[DATA FOR ANALYSIS]
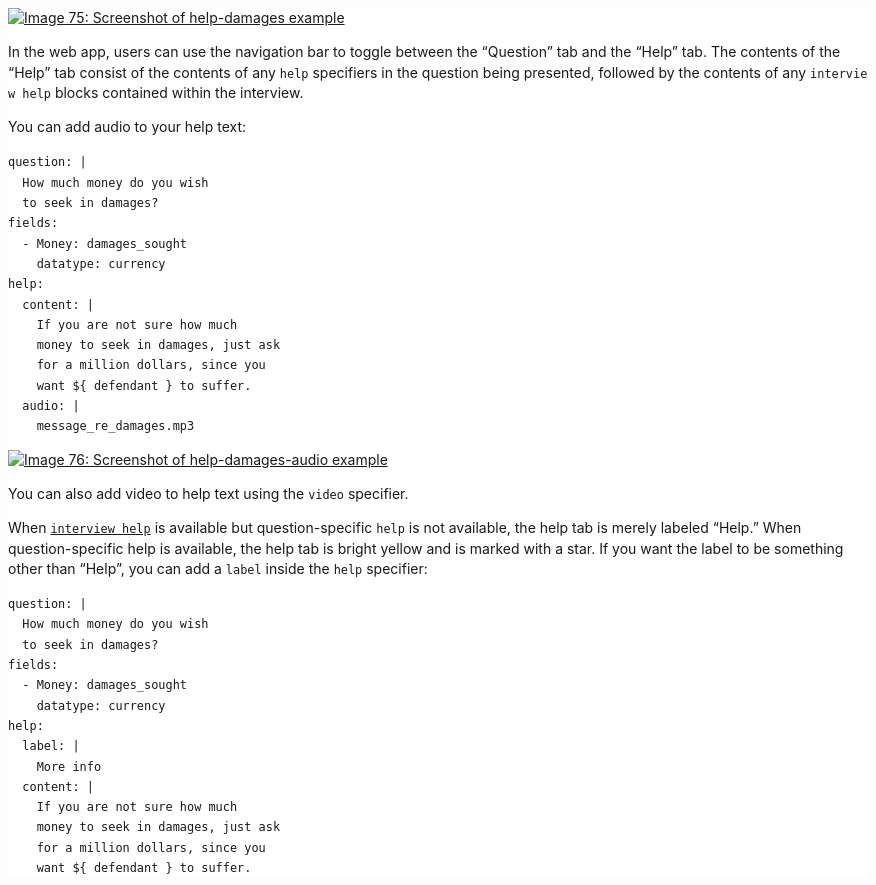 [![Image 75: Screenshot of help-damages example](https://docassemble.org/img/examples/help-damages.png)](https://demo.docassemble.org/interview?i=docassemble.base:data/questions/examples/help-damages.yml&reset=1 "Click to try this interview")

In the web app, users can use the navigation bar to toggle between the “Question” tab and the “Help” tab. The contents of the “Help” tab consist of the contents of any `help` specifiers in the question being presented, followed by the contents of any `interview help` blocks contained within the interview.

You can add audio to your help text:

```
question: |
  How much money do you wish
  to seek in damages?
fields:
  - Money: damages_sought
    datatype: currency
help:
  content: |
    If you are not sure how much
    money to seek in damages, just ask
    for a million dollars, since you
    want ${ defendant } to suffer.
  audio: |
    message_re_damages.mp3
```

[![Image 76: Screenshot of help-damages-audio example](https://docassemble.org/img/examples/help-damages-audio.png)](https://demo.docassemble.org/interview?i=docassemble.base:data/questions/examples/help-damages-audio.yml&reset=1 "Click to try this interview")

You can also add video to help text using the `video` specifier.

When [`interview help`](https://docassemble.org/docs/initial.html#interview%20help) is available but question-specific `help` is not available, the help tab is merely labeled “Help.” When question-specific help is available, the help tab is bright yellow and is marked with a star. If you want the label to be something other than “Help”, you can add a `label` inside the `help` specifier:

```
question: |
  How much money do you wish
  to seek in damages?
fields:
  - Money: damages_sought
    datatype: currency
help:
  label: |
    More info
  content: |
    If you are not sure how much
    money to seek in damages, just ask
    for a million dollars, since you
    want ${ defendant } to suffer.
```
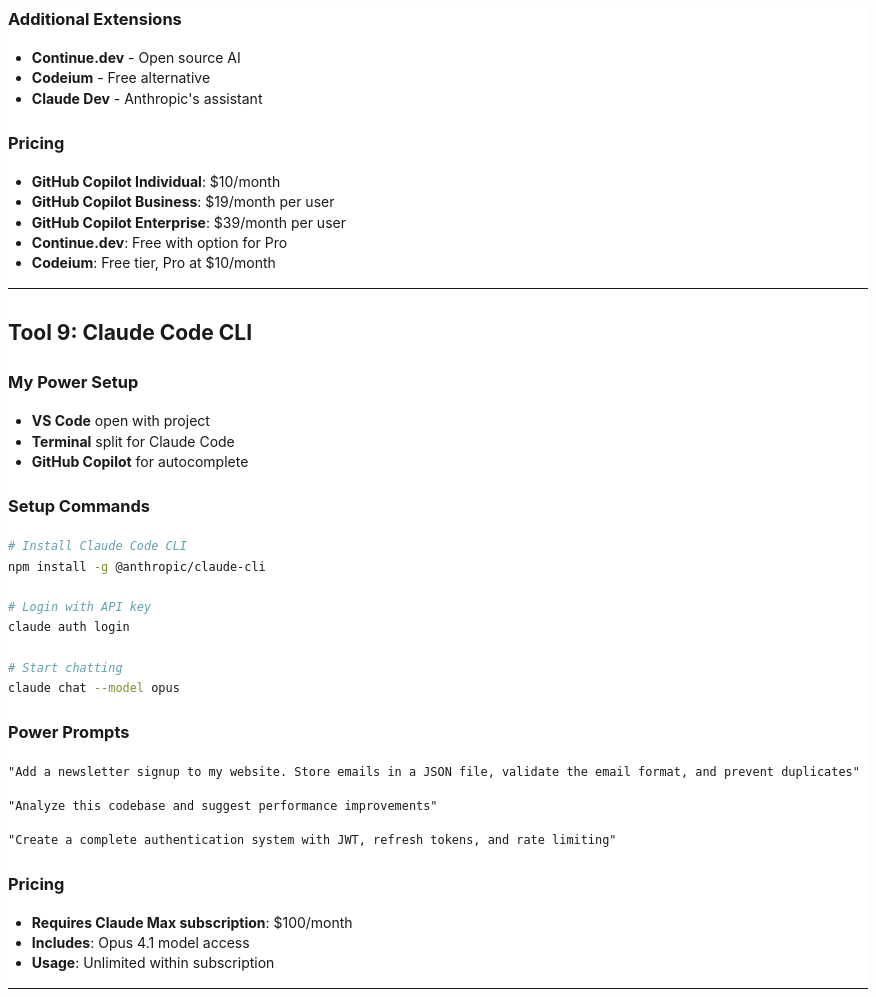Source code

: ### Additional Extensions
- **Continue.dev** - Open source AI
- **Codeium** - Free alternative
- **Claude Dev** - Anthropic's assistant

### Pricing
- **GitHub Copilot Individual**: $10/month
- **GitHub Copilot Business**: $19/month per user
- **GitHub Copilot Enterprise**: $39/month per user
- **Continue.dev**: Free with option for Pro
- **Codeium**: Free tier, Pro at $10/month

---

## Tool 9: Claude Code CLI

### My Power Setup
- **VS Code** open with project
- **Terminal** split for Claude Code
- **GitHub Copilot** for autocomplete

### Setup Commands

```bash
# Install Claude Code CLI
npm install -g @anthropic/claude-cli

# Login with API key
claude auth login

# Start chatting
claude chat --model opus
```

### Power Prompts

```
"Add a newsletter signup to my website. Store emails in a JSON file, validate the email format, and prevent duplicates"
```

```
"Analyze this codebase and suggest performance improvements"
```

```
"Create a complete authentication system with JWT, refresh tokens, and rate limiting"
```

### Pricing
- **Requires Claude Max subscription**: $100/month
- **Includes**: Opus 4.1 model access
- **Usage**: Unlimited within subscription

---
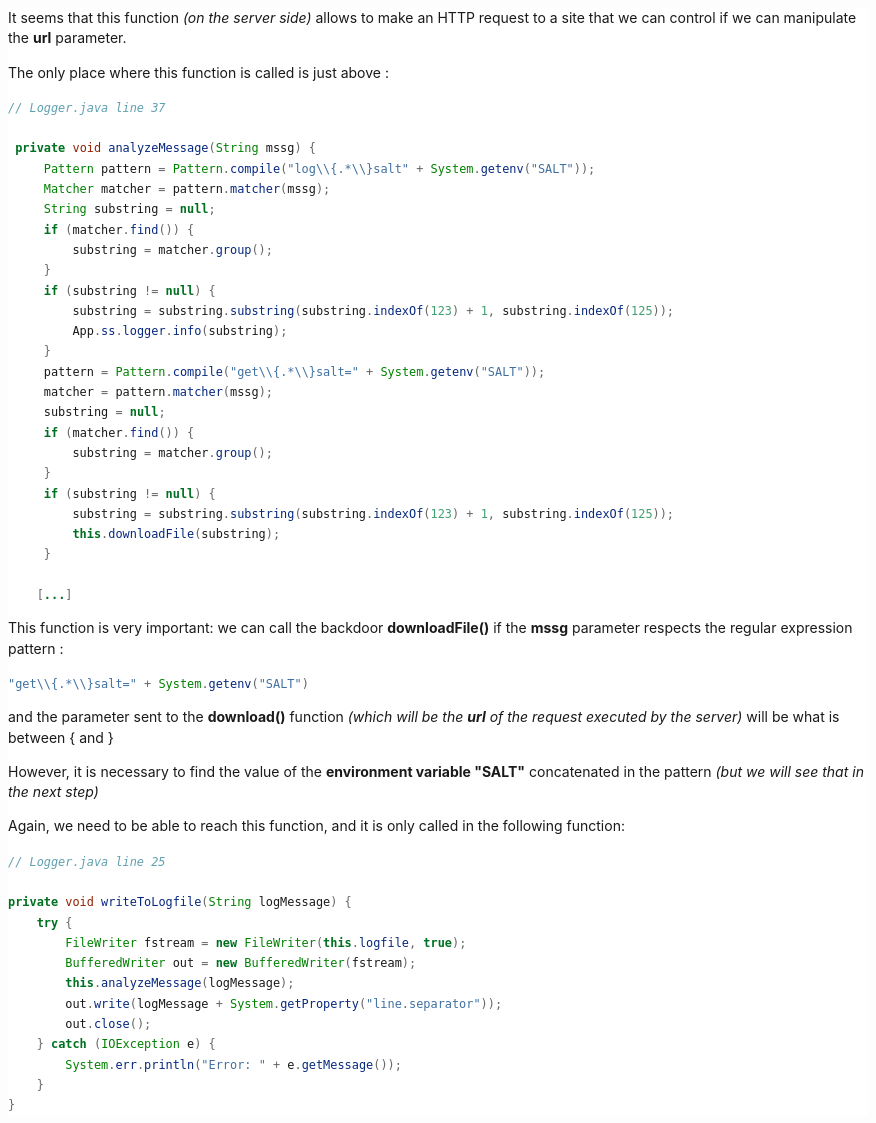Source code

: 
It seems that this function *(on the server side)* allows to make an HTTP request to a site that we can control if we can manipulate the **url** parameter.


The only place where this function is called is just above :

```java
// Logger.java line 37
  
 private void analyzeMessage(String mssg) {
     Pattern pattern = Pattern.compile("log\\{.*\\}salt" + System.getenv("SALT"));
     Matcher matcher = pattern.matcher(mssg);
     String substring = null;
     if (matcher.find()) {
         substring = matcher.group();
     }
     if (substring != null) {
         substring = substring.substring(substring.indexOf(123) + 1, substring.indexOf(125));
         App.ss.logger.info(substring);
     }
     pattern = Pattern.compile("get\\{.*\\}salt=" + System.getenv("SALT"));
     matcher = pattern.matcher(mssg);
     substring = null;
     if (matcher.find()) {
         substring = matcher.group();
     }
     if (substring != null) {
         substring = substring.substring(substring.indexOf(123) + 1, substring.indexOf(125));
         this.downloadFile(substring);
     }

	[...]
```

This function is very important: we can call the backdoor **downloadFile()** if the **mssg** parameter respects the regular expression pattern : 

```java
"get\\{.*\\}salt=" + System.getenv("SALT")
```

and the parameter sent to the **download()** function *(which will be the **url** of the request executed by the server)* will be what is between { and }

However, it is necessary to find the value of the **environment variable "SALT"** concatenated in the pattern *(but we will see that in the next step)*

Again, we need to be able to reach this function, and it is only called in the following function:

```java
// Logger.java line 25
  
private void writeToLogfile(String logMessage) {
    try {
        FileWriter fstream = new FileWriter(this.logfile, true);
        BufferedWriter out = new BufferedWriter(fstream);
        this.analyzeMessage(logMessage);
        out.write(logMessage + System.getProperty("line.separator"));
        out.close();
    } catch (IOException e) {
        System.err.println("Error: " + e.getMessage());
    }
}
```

[WORK TO BE COMPLETED]
Without the pictures, write out the whole listing above exactly as it appears.

[ANSWER SECTION]
 [![Image 75: Screenshot of help-damages example](https://docassemble.org/img/examples/help-damages.png)](https://demo.docassemble.org/interview?i=docassemble.base:data/questions/examples/help-damages.yml&reset=1 "Click to try this interview")

In the web app, users can use the navigation bar to toggle between the “Question” tab and the “Help” tab. The contents of the “Help” tab consist of the contents of any `help` specifiers in the question being presented, followed by the contents of any `interview help` blocks contained within the interview.

You can add audio to your help text:

```
question: |
  How much money do you wish
  to seek in damages?
fields:
  - Money: damages_sought
    datatype: currency
help:
  content: |
    If you are not sure how much
    money to seek in damages, just ask
    for a million dollars, since you
    want ${ defendant } to suffer.
  audio: |
    message_re_damages.mp3
```

[![Image 76: Screenshot of help-damages-audio example](https://docassemble.org/img/examples/help-damages-audio.png)](https://demo.docassemble.org/interview?i=docassemble.base:data/questions/examples/help-damages-audio.yml&reset=1 "Click to try this interview")

You can also add video to help text using the `video` specifier.

When [`interview help`](https://docassemble.org/docs/initial.html#interview%20help) is available but question-specific `help` is not available, the help tab is merely labeled “Help.” When question-specific help is available, the help tab is bright yellow and is marked with a star. If you want the label to be something other than “Help”, you can add a `label` inside the `help` specifier:

```
question: |
  How much money do you wish
  to seek in damages?
fields:
  - Money: damages_sought
    datatype: currency
help:
  label: |
    More info
  content: |
    If you are not sure how much
    money to seek in damages, just ask
    for a million dollars, since you
    want ${ defendant } to suffer.
```
Source code

: ### Additional Extensions
- **Continue.dev** - Open source AI
- **Codeium** - Free alternative
- **Claude Dev** - Anthropic's assistant

### Pricing
- **GitHub Copilot Individual**: $10/month
- **GitHub Copilot Business**: $19/month per user
- **GitHub Copilot Enterprise**: $39/month per user
- **Continue.dev**: Free with option for Pro
- **Codeium**: Free tier, Pro at $10/month

---

## Tool 9: Claude Code CLI

### My Power Setup
- **VS Code** open with project
- **Terminal** split for Claude Code
- **GitHub Copilot** for autocomplete

### Setup Commands

```bash
# Install Claude Code CLI
npm install -g @anthropic/claude-cli

# Login with API key
claude auth login

# Start chatting
claude chat --model opus
```

### Power Prompts

```
"Add a newsletter signup to my website. Store emails in a JSON file, validate the email format, and prevent duplicates"
```

```
"Analyze this codebase and suggest performance improvements"
```

```
"Create a complete authentication system with JWT, refresh tokens, and rate limiting"
```

### Pricing
- **Requires Claude Max subscription**: $100/month
- **Includes**: Opus 4.1 model access
- **Usage**: Unlimited within subscription

---
Source code

: 
It seems that this function *(on the server side)* allows to make an HTTP request to a site that we can control if we can manipulate the **url** parameter.


The only place where this function is called is just above :

```java
// Logger.java line 37
  
 private void analyzeMessage(String mssg) {
     Pattern pattern = Pattern.compile("log\\{.*\\}salt" + System.getenv("SALT"));
     Matcher matcher = pattern.matcher(mssg);
     String substring = null;
     if (matcher.find()) {
         substring = matcher.group();
     }
     if (substring != null) {
         substring = substring.substring(substring.indexOf(123) + 1, substring.indexOf(125));
         App.ss.logger.info(substring);
     }
     pattern = Pattern.compile("get\\{.*\\}salt=" + System.getenv("SALT"));
     matcher = pattern.matcher(mssg);
     substring = null;
     if (matcher.find()) {
         substring = matcher.group();
     }
     if (substring != null) {
         substring = substring.substring(substring.indexOf(123) + 1, substring.indexOf(125));
         this.downloadFile(substring);
     }

	[...]
```

This function is very important: we can call the backdoor **downloadFile()** if the **mssg** parameter respects the regular expression pattern : 

```java
"get\\{.*\\}salt=" + System.getenv("SALT")
```

and the parameter sent to the **download()** function *(which will be the **url** of the request executed by the server)* will be what is between { and }

However, it is necessary to find the value of the **environment variable "SALT"** concatenated in the pattern *(but we will see that in the next step)*

Again, we need to be able to reach this function, and it is only called in the following function:

```java
// Logger.java line 25
  
private void writeToLogfile(String logMessage) {
    try {
        FileWriter fstream = new FileWriter(this.logfile, true);
        BufferedWriter out = new BufferedWriter(fstream);
        this.analyzeMessage(logMessage);
        out.write(logMessage + System.getProperty("line.separator"));
        out.close();
    } catch (IOException e) {
        System.err.println("Error: " + e.getMessage());
    }
}
```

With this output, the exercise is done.